--- start of Dataset records ---

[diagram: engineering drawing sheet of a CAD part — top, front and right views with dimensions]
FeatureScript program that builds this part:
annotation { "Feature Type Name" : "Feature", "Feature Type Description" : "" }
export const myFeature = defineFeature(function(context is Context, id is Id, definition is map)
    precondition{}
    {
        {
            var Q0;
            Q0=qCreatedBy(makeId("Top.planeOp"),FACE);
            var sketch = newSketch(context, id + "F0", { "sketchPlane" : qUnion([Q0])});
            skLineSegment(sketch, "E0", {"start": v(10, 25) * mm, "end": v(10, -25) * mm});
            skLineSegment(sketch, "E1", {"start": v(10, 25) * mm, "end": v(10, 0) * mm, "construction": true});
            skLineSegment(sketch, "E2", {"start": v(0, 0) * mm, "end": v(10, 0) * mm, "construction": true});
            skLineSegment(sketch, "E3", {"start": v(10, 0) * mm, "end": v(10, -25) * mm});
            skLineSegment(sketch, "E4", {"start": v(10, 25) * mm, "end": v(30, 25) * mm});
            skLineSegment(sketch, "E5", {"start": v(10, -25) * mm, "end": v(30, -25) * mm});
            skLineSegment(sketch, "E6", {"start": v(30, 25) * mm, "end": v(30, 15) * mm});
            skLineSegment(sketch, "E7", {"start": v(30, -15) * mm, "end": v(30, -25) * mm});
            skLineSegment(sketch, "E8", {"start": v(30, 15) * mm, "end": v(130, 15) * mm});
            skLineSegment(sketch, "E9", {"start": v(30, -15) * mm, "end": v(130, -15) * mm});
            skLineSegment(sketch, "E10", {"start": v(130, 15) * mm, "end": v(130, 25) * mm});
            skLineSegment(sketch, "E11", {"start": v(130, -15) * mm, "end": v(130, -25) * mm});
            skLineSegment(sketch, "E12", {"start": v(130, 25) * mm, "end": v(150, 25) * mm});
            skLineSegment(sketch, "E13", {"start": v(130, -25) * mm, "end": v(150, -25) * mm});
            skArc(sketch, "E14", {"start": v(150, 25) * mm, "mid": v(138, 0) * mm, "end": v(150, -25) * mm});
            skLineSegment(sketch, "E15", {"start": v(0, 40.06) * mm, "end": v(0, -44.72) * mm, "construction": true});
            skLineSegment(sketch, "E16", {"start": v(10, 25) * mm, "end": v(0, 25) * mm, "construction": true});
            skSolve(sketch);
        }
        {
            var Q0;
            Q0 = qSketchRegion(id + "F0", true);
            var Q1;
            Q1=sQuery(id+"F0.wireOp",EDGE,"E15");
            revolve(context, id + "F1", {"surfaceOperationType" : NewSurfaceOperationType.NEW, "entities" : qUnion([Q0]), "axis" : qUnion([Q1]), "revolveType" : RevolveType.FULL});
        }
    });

--- end of Dataset records ---

» Stated goal: Collect each line above that contains the string "qUnion".

» Complete output:
            var sketch = newSketch(context, id + "F0", { "sketchPlane" : qUnion([Q0])});
            revolve(context, id + "F1", {"surfaceOperationType" : NewSurfaceOperationType.NEW, "entities" : qUnion([Q0]), "axis" : qUnion([Q1]), "revolveType" : RevolveType.FULL});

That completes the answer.